Tuesday, January 8, 2013

The Flag Bearer Or Porta Bandeira Element in the Carnival of Brazil

In this article, we will describe a marvelous element within the parades and Brazilian Carnaval festivity: the "Porta-bandeira", pronounced (porta bandayeera) and translated here to Flag-Bearer. Below, you will understand why this magnetic parades figure is able to symbolize the essence and honor of the Carnaval culture. The porta-Bandeira, along with the Mestre-Sala figure, can definitely represent the highest distinction to individuals who have devoted their career and lives to Carnaval and Samba in Brazil.

First, let us take a look at some of the main functions, attributes and characteristics of the "Porta-Bandeira" which in brief, has the delicate task to present to samba enthusiasts and judging panel, the Samba-Schools banner during an official carnival parade. For the benefit of new samba fan readers, lets us first recall what is a samba-school banner. Each samba-school (just like any country) has a flag which ultimately symbolizes itself in rehearsals, official events and the parade. (The flag - bandeira in Portuguese, is also sometimes referred to as Pavilho, in Portuguese). As an example, traditional Mangueira Samba-School has a green and pink colored looking flag, with its full name "Primeira de Mangueira" written on it.

During every carnaval contest in Brazil, each samba-school must obligatorily have a person which will carry its banner during the official carnaval parade in February /March. This person (woman by definition) is the Flag-Bearer. The Porta-bandeiras specific duty is then to wave and swirl the samba-school banner in graceful but determined way through the runway, while the Mestre-Sala, her escort, offers 'protection'.
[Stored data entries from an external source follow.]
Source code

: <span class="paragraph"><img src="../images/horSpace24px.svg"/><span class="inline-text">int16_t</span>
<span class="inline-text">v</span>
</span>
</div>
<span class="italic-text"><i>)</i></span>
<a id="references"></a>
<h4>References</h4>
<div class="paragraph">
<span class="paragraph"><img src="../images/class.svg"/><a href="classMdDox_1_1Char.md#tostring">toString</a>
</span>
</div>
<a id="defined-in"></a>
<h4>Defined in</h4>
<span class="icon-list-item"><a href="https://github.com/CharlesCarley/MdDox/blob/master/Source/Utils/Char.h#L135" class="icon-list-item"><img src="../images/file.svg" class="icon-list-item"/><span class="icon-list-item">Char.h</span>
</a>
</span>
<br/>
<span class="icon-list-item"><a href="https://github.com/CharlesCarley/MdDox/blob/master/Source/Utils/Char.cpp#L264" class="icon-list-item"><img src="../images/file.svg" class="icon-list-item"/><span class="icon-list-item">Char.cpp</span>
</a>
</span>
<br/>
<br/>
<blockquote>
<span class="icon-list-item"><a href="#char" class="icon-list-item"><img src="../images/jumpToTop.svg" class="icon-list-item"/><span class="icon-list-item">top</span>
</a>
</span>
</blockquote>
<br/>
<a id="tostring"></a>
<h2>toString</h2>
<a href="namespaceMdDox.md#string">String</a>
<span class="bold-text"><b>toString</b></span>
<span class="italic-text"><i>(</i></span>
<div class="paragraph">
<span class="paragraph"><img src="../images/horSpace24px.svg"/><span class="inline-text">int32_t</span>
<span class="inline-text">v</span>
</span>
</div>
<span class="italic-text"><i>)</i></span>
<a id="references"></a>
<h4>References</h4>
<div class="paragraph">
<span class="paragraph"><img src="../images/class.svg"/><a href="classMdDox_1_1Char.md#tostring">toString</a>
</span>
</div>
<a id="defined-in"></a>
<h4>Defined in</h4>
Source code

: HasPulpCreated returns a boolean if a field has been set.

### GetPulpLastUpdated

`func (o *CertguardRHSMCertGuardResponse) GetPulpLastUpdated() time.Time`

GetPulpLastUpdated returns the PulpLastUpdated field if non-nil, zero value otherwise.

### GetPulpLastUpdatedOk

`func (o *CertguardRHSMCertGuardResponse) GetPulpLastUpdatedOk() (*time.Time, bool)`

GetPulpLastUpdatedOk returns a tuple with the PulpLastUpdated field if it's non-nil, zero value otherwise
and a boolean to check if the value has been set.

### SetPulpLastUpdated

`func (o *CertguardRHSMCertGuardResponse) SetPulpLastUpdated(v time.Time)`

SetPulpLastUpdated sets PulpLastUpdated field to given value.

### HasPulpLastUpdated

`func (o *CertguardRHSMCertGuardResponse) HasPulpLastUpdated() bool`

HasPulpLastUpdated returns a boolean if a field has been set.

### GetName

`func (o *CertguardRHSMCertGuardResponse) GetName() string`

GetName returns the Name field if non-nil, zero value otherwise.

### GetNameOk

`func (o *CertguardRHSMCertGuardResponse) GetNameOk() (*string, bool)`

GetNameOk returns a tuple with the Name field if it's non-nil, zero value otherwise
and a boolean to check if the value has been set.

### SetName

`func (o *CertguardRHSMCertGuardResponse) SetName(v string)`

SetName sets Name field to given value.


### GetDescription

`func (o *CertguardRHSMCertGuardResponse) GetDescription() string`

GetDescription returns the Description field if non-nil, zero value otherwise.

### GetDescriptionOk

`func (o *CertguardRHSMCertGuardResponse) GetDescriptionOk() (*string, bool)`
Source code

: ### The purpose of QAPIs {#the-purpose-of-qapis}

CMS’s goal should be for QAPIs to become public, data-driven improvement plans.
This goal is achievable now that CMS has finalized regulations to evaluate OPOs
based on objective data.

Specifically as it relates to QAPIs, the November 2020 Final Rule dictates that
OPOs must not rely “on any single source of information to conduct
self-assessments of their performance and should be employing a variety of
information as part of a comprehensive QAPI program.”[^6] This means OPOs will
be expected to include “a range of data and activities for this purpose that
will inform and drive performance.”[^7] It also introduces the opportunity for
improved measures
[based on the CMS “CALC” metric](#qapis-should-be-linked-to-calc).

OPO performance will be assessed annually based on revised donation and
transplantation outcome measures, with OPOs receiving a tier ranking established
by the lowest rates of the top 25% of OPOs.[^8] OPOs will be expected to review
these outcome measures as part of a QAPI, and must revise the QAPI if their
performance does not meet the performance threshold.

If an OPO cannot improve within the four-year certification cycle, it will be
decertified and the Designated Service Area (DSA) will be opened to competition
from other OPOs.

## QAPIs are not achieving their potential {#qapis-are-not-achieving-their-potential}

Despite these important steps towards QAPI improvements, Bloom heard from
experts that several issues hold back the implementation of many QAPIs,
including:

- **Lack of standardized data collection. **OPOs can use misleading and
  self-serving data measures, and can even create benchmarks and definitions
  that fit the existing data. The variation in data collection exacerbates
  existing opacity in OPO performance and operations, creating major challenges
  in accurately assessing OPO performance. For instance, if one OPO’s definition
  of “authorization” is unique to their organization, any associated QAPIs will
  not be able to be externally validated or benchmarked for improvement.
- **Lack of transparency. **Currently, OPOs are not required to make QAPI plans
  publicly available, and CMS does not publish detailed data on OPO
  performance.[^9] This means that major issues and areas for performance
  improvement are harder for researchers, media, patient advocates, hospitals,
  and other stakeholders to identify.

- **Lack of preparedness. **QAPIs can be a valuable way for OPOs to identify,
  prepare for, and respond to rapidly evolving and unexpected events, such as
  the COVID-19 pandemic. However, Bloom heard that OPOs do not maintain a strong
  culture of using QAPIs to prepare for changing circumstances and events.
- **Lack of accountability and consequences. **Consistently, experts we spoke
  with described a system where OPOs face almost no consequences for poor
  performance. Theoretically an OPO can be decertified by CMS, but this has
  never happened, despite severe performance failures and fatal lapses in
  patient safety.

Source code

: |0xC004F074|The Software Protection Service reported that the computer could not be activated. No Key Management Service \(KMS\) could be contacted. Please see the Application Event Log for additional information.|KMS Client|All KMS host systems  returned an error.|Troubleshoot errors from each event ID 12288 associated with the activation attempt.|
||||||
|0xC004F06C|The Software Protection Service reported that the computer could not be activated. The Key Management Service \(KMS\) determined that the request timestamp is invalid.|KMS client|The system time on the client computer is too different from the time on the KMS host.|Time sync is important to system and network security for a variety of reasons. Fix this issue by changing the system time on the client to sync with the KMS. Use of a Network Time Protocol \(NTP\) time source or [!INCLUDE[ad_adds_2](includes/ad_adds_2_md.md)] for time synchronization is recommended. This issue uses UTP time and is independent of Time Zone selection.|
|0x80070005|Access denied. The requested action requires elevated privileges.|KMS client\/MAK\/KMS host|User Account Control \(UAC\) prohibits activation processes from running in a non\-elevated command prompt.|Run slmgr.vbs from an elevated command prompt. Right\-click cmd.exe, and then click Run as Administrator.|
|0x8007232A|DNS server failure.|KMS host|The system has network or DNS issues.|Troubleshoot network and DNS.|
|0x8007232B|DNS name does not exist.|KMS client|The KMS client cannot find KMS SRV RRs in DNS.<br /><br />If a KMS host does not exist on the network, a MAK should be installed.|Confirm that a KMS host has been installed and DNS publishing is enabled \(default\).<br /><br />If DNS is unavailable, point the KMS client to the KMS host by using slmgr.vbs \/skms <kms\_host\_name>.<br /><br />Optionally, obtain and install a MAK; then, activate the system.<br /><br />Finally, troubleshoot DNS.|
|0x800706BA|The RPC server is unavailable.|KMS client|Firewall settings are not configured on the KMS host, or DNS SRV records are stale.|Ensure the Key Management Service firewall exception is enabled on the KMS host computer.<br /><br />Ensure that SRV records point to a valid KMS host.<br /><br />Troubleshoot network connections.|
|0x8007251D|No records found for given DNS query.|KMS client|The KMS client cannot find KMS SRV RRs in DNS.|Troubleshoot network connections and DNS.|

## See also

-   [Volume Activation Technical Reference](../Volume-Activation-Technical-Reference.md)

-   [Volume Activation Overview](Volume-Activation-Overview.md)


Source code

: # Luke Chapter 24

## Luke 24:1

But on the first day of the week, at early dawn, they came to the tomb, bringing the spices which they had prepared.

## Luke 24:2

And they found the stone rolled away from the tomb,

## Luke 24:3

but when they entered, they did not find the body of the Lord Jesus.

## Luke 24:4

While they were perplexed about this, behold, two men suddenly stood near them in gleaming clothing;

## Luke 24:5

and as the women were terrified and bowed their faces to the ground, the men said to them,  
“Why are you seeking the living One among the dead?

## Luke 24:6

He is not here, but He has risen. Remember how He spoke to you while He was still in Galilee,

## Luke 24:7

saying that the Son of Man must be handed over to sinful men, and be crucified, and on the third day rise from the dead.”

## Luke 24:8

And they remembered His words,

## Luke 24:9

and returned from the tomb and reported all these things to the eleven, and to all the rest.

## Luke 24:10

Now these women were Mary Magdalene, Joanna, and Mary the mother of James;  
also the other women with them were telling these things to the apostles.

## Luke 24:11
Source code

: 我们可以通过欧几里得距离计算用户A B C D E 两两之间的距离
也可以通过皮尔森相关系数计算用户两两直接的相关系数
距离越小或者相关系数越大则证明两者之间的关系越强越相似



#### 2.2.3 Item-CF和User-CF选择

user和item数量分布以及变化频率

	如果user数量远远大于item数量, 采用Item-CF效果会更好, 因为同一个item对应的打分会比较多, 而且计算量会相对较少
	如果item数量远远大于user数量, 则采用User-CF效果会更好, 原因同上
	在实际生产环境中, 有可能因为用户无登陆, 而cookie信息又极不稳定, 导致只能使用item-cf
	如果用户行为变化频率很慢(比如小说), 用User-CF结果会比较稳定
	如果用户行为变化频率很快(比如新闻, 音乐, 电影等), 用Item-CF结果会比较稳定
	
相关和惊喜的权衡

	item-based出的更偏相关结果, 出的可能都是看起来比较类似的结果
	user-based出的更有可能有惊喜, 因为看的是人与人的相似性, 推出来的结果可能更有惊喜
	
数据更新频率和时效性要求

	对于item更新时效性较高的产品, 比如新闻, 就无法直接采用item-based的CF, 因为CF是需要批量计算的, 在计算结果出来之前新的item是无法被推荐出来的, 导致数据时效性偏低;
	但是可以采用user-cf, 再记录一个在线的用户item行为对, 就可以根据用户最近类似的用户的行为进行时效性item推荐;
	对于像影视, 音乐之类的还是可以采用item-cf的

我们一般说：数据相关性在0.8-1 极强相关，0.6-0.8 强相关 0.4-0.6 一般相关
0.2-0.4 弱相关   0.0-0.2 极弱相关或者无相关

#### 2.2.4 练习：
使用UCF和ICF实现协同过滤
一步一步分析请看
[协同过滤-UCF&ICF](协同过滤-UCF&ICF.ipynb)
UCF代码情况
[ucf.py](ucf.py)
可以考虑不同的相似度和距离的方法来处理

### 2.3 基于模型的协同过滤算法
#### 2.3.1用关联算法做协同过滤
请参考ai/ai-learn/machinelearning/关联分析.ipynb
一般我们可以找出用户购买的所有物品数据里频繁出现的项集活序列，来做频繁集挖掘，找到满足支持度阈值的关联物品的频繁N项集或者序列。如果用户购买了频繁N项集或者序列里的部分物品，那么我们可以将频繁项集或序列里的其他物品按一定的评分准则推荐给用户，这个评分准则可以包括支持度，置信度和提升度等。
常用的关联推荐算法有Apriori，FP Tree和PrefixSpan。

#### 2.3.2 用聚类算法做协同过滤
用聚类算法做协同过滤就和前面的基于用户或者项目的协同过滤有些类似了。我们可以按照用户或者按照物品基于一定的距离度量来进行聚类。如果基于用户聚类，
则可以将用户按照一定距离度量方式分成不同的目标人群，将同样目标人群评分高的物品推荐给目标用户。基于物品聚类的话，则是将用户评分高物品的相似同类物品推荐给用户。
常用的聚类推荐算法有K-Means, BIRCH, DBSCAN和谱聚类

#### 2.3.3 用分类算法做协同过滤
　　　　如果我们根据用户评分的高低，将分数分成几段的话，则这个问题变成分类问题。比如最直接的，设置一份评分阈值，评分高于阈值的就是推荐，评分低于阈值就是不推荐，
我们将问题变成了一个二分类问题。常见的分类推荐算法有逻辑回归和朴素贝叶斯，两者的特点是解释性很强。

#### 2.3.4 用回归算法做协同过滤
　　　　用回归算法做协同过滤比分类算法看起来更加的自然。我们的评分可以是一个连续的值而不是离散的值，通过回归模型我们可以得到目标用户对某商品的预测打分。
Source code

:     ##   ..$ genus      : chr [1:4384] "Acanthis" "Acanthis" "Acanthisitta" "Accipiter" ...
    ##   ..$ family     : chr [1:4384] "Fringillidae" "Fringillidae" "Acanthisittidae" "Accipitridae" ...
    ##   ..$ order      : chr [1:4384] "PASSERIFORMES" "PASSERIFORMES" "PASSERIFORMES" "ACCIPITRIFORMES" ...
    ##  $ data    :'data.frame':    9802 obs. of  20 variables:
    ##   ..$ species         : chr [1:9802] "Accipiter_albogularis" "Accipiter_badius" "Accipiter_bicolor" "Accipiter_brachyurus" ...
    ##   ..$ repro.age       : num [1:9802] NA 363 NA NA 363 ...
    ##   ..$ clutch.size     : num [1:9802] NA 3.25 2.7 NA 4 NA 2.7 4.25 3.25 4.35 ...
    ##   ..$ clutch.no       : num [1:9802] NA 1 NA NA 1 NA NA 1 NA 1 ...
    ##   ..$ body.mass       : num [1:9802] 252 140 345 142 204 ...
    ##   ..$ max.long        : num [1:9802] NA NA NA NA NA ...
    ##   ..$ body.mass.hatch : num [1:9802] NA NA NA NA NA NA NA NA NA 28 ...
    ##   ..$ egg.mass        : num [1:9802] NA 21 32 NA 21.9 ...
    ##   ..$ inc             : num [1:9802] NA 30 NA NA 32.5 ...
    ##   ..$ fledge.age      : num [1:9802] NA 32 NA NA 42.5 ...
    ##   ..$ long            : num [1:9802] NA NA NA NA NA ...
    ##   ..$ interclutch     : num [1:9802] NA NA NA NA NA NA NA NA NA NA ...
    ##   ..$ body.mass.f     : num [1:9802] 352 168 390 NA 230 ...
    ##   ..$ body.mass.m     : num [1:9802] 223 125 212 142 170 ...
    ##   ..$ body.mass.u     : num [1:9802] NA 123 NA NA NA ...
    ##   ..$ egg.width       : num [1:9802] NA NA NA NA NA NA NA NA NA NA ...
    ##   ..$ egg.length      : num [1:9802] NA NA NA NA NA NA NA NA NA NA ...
The "Porta-Bandeira element" is a class of its own in a samba-school parade. She is the focus point, the icon figure where everyone looks upon (and certainly never forgets). The first major differentiating aspect of a Flag-bearer amongst other samba dancers / elements in a carnaval parade is her dressing. The Flag-bearer has extremely exuberant and luxurious Carnaval costumes. Sometimes a single flag-bearer costume can cost up to US$ 40,000. In terms of carnaval costumes, the area where carnaval directors invest the greatest amount of money, time and detail, is surely the Porta-Bandeira. They definitely want to impress and show how the samba-school is not economical. The logic behind is that if the general look of the Porta-bandeira is impoverished, second-grade, this could be a synonym that the samba-school is also deficient, below par. In exchange, if the Flag-bearer costume is extremely glamorously done, with precious items etc; the samba-school would be prosperous too. The wealthier the samba school, greater is the investment done in the development and creation of this specific costume in a parade.

Another distinguishing point to observe in Porta-Bandeira (but also the Mestre-Sala); is the fact she does not dance the traditional samba-dance, but perform a smooth ballet-kind of choreography at the parade. As some samba-dance experts' note: "As example, they spin around each other in systematic swirls combined with elegant gestures." During the official parade, the Flag-bearer earns points for her lightness, grace and presumptuous attitude. The Flag-Bearer must carry the banner all through the parade, which in Rio de Janeiro lasts for 90 minutes. Also, the Flag-Bearer kisses the Samba-Schools Flag a few times during a parade, in a sign of honor and pride for being the fundamental representation of the samba-school. All of this ritual though, would be incomplete without the presence of the second element we will describe here: the Mestre-Sala, or Samba-Host.

Both "porta-bandeira" / mestre-sala roles in the carnival culture can really mean the top of a career and life devoted to samba. Most couples you see at Rio de Janeiro and So Paulo carnaval parades have probably been dancing and practicing samba for at least 15-20 years. They usually start practicing for that specific function very young, at the ages of 8-10 years and gradually move up the samba-school hierarchy. Many of them are direct descendants of the true founders of carnaval and samba in Brazil. The couples develop their skills and experience, hoping one day to belong to become the "couple number 1", from one of the 12 most important samba-schools of Rio. The achievement of these positions would naturally bring them fame and glory.